» **Problem description**
Among the lines below, copy each one in which "that" appears.

» **Supplied records**
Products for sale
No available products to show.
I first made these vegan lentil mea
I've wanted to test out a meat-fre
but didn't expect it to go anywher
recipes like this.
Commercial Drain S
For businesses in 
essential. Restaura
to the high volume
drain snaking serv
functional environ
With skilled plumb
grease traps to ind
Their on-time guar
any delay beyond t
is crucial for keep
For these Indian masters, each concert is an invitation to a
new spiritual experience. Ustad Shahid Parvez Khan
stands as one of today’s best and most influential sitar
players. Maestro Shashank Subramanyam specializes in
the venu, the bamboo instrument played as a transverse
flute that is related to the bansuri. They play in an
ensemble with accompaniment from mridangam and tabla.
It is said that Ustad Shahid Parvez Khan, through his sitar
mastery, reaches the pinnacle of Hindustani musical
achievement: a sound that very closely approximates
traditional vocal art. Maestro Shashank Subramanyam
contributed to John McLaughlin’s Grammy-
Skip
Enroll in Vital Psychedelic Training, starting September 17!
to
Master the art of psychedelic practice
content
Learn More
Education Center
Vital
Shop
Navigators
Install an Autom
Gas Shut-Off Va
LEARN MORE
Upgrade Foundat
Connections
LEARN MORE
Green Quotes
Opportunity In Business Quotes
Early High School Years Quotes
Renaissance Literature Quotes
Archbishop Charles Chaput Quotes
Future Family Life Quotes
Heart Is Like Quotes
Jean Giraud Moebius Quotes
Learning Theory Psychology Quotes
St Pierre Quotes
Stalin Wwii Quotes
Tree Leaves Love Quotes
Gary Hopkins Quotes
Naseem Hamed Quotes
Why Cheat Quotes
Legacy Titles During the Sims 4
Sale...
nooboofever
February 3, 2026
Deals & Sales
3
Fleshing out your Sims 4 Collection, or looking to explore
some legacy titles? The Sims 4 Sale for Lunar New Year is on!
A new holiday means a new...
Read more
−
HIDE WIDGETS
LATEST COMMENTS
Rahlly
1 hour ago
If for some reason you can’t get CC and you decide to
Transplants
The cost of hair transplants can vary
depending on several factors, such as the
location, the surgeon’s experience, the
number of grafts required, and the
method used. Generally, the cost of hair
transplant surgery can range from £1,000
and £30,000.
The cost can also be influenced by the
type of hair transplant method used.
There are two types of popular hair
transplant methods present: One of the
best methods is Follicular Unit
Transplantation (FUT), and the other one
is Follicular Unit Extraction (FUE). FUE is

» **Result for this exercise**
flute that is related to the bansuri. They play in an
It is said that Ustad Shahid Parvez Khan, through his sitar
achievement: a sound that very closely approximates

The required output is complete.